_Records to process_:
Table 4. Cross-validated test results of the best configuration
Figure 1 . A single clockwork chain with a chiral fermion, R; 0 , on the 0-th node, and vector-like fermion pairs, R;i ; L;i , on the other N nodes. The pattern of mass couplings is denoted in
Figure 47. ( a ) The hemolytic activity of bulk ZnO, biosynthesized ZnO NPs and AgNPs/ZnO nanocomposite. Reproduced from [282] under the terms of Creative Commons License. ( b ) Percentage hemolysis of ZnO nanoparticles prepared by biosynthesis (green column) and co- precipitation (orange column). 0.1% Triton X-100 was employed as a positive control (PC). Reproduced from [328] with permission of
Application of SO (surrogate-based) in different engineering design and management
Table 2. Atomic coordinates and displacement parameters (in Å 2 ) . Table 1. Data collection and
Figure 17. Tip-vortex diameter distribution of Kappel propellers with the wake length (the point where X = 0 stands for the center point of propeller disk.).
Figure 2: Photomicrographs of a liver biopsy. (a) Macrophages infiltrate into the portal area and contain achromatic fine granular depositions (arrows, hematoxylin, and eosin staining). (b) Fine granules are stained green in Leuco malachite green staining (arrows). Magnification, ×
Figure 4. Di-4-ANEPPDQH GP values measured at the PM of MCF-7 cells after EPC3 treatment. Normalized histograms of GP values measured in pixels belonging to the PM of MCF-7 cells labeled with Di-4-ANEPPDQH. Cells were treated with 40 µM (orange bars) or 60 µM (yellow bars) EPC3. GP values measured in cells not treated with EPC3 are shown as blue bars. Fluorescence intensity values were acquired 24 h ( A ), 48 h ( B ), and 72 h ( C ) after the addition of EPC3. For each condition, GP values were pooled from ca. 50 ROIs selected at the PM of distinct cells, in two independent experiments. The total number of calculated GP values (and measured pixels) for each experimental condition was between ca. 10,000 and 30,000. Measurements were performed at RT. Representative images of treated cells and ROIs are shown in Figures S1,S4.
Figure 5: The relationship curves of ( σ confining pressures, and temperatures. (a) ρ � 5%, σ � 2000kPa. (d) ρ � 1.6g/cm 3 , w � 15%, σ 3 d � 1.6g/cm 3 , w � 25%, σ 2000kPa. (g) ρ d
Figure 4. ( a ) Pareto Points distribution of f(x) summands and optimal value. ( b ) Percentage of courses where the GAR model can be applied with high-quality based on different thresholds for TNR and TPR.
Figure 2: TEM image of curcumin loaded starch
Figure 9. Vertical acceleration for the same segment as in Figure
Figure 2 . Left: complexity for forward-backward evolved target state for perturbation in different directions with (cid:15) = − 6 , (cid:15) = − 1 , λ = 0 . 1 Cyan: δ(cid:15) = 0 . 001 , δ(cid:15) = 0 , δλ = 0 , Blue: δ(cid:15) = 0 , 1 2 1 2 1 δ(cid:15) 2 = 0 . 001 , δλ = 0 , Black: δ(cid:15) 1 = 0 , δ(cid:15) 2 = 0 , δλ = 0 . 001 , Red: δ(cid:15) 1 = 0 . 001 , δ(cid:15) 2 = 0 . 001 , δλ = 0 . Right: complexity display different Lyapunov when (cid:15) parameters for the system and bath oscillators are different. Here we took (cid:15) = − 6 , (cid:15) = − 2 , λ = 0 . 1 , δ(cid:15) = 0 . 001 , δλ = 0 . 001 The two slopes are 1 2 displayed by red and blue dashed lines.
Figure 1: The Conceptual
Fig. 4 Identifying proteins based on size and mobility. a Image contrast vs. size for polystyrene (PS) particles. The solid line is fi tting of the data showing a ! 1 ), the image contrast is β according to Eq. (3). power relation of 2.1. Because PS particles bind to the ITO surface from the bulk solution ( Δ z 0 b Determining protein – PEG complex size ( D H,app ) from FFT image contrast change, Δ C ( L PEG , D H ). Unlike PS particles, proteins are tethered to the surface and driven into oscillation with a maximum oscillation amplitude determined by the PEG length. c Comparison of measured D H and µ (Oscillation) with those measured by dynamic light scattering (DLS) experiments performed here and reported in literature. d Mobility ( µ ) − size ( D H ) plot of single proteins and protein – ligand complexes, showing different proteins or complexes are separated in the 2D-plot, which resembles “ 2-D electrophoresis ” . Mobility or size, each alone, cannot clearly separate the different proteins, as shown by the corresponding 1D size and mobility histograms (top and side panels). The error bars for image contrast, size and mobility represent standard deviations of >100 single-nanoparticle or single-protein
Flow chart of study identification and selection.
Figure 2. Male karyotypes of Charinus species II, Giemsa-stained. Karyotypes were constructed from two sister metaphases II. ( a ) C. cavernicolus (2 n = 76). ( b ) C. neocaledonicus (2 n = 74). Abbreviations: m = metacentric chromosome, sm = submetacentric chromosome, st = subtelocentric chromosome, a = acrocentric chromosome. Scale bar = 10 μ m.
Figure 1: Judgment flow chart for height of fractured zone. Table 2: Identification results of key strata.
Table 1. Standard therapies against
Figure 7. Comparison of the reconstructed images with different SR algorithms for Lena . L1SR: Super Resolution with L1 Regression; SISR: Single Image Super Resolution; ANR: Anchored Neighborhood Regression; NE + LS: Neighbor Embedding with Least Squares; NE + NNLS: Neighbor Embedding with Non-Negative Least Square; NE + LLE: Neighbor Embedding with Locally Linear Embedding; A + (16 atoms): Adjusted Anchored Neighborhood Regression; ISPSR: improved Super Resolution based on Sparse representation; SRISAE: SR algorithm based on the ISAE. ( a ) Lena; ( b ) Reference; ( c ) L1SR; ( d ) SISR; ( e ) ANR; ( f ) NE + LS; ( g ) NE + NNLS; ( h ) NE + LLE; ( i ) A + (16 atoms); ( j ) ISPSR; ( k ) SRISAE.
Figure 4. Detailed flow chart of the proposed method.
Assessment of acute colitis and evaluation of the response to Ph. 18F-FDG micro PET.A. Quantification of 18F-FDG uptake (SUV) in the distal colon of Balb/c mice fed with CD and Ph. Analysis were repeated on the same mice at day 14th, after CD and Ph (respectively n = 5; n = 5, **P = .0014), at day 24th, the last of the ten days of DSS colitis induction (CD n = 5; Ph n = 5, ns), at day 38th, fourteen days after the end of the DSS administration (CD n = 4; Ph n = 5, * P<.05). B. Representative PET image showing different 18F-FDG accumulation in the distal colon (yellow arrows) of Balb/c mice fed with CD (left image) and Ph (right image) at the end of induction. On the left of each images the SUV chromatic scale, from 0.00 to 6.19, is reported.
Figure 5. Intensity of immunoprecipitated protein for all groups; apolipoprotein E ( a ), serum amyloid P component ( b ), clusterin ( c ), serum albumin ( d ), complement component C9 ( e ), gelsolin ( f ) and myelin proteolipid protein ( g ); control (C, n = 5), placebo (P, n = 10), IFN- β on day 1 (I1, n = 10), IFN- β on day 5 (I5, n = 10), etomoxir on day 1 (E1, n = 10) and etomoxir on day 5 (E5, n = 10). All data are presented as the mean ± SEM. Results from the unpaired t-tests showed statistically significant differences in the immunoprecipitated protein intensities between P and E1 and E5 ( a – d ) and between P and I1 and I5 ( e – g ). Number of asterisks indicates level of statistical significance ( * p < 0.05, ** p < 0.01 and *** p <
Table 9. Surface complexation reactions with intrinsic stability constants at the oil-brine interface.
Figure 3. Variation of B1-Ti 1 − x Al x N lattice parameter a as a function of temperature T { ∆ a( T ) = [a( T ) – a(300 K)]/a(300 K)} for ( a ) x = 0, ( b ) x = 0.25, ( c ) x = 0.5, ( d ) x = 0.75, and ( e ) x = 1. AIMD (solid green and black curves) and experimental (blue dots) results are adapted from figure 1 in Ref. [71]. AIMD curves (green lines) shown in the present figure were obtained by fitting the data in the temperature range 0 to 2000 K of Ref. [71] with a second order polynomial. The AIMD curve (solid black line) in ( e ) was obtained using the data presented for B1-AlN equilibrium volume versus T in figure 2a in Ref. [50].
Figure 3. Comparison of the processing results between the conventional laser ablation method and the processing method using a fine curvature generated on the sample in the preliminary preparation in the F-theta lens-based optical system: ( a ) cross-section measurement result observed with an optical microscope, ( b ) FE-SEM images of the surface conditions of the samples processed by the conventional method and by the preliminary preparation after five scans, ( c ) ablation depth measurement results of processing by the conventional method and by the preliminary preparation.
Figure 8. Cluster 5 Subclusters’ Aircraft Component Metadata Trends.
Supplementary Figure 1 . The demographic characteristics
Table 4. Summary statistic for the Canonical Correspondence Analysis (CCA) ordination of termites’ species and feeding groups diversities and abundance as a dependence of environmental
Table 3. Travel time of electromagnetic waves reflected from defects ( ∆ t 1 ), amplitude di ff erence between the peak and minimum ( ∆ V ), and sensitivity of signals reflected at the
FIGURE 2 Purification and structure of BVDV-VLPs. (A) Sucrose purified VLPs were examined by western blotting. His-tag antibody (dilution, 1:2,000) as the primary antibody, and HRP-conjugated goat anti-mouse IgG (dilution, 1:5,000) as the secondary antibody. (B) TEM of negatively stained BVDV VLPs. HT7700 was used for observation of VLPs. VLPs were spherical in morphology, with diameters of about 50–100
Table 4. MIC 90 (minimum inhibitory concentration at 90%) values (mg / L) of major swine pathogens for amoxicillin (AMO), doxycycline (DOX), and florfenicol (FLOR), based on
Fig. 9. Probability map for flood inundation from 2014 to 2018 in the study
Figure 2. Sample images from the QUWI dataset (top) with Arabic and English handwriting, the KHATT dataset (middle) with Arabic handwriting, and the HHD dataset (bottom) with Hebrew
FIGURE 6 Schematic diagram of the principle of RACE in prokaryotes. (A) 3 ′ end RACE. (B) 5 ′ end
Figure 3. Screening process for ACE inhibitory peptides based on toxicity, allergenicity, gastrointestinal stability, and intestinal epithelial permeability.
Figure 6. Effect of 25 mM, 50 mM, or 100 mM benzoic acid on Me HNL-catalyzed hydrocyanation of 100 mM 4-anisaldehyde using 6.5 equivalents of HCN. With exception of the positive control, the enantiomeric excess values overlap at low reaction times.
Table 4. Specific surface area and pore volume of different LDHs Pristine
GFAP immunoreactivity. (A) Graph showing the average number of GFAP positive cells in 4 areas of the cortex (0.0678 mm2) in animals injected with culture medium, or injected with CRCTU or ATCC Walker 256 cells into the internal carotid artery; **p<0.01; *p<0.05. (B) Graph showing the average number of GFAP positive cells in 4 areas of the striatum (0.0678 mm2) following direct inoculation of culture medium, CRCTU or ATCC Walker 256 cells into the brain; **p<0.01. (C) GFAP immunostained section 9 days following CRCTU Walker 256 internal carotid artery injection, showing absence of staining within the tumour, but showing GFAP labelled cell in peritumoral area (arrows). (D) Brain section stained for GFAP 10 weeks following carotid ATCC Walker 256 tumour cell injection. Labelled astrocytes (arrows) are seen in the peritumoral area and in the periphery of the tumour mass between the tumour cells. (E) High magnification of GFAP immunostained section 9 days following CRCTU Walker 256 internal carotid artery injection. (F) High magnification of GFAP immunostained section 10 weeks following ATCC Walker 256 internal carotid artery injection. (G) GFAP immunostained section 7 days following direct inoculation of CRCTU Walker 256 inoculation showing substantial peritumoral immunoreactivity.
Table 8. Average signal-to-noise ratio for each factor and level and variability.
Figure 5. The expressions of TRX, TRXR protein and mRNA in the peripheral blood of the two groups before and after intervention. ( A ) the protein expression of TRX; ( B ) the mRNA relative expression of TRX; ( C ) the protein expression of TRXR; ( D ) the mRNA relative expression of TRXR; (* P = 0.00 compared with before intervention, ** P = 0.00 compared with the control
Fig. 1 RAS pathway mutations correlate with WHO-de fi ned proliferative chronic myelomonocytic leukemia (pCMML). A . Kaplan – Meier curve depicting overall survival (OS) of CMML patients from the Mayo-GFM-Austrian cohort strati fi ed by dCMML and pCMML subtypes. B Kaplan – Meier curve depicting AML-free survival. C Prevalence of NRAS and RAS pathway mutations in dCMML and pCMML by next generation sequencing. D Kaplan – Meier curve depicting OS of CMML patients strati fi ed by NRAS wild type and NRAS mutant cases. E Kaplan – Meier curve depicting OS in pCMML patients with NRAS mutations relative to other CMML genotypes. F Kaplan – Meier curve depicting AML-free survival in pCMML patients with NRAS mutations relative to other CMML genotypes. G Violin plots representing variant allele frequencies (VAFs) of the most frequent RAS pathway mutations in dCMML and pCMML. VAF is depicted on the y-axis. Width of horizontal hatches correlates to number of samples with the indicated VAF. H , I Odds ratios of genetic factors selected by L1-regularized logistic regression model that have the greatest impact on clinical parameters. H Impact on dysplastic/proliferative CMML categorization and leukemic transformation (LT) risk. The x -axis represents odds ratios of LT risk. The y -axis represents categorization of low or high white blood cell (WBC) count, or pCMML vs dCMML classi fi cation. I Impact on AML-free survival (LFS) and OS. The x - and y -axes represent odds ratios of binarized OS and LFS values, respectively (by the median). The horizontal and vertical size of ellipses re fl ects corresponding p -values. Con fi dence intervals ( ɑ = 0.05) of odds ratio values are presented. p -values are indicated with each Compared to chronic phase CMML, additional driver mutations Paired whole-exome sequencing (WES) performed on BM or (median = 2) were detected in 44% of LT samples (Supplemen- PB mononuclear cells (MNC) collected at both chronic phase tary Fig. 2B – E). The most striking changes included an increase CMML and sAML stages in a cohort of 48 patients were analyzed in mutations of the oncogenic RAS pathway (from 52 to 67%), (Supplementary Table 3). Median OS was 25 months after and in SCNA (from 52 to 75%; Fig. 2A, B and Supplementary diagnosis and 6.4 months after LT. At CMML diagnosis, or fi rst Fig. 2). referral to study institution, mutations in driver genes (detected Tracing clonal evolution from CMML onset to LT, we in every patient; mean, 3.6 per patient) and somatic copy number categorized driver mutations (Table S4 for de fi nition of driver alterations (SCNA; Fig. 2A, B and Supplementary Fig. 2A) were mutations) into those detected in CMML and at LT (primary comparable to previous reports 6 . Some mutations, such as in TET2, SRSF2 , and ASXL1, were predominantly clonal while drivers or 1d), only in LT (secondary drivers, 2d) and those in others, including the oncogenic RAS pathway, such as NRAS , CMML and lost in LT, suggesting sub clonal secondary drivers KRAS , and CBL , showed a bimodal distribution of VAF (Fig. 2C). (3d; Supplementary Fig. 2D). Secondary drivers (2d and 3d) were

_Task instructions_: Wherever the word "stability" appears in the data, return the whole line.

_Result below_:
Table 9. Surface complexation reactions with intrinsic stability constants at the oil-brine interface.
Figure 3. Screening process for ACE inhibitory peptides based on toxicity, allergenicity, gastrointestinal stability, and intestinal epithelial permeability.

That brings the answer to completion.